As it so often does, it falls on John McWhorter to try to inject a little reality into the realm of outraged shrieking surrounding the Daniel Penny trial. To be fair, I think most New Yorkers probably agreed with the verdict but there is definitely a noisy fringe that has been trying to turn Jordan Neely into the next BLM poster child. As the old saying goes, when all you have is a hammer, everything looks like a nail. The same is true for BLM activsts. They only have one less through which to see the world and in this case it's the wrong one.
Chivona Newsome, a founder of Black Lives Matter of Greater New York and a recent congressional candidate, said, “They will not find a white man guilty of killing a Black man in modern-day America.” Her brother and fellow founder, Hawk Newsome, declared that “the K.K.K., the Klansmen, the evil in America, got another victory,” and after the verdict made a call to “Black vigilantes.” Supporters of Black Lives Matter and the Rev. Al Sharpton’s National Action Network were at the courthouse for Penny’s trial every day, chanting, among other things, “If we don’t get no justice, they don’t get no peace.” The NAACP declared that “the acquittal of Daniel Penny in the death of Jordan Neely has effectively given license to vigilante justice to be waged on the Black community without consequence.” Tim Wise, a senior fellow at the African-American Policy Forum and a prominent speaker on antiracism, called Penny a “racist, classist, ableist murderer.”
Of course the claim that Penny acted out of racial animus isn't backed up by anything whatsoever. There doesn't appear to be anything in his life story that would suggest that and on the day he wrestled with Neely he was protecting a car full of terrified people, many of whom were black. There was also at least one black person helping him control Neely.
As for the trial and the claim that Penny was acquitted because he was white, there's no evidence for that either. Really it's a stretch to claim juries in New York City, a very liberal place, are dominated by white supremacy. Would Penny have been convicted if he were black? Again, this is not To Kill a Mockingbird. Juries in New York see black defendants all the time and they don't all get convicted. If a black marine had done what Penny did, it probably wouldn't have become a national news story in the first place.
The undeniable truth about BLM is that they never let the facts get in the way of a good story. But as McWhorter points out (and I'm sure he'll receive a lot of outraged messages for saying it) things have changed in America.
...reality is more complex than just “America hates Black people.”
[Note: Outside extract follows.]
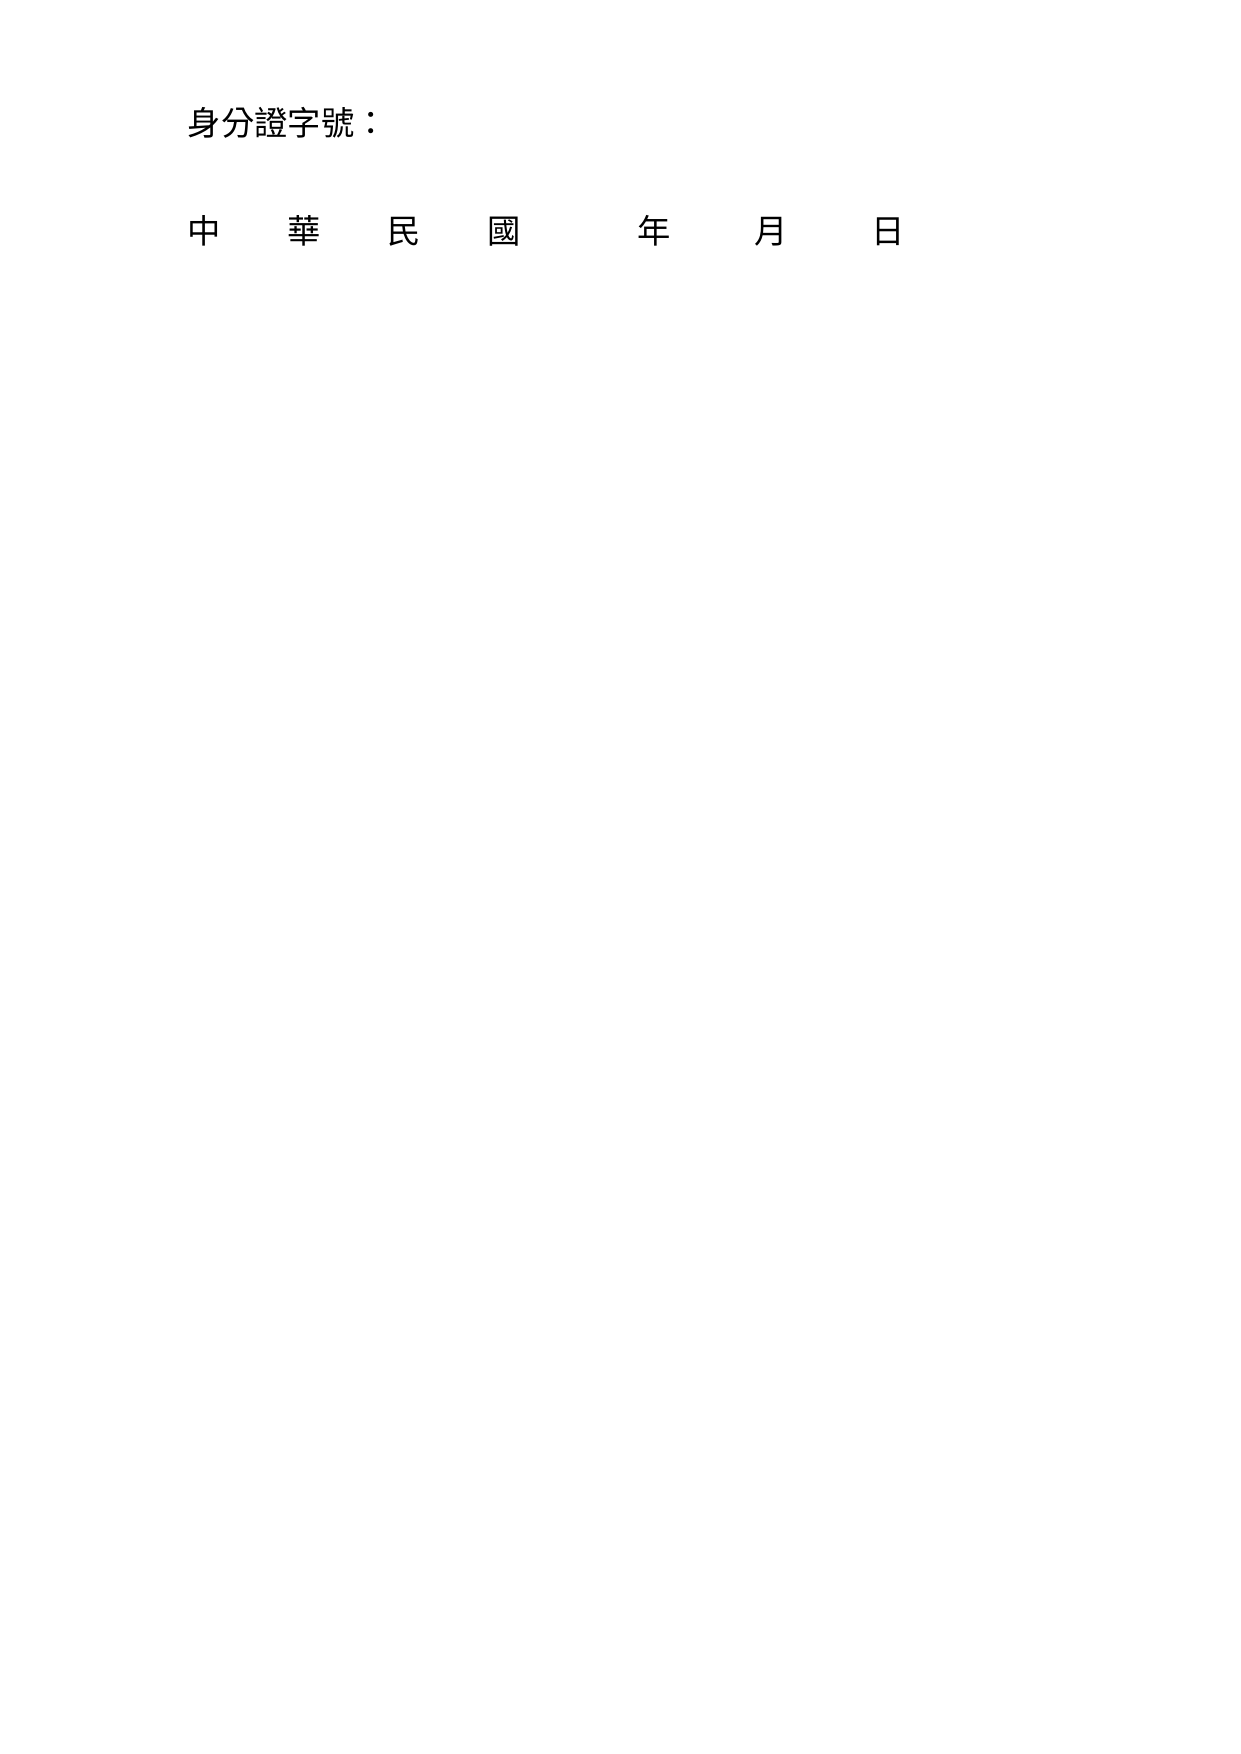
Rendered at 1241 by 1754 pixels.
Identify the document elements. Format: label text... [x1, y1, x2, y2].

text 中 華 民 國 年 月 日 [187, 187, 1053, 250]
text 身分證字號： [187, 96, 1053, 144]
For a long time, that was clearly true. Even 40 years ago, the evidence was still there. But it’s easier to pretend change never happens than to recognize that it unfolds slowly. The Pew Research Center reported in 2017 that about one in four recently married Black American men had a spouse from another race or ethnicity, as did more than one in 10 recently married Black women. The same report said that in 1990, 63 percent of non-Black Americans said they would be opposed to a close relative marrying a Black person; that figure has since dropped to only 14 percent...
America does not hate Black people.
That doesn't mean there's no racism or that everything is always fair. But the idea that the majority of white people in this country are part of a Klan-style plot to murder black people with impunity is just nutty. Are there still some genuine racists out there? Definitely. I could name a few on X who are spouting their garbage right now. But just like the BLM folks shouting outside the courthouse during the Penny trial, they are a fringe at this point. The bulk of the people in the middle are decent people willing to judge others, whether they are black, white or other, as individuals rather than as undifferentiated members of a race.
Kudos to John McWhorter for stating the obvious because, unfortunately, it still needs to be said.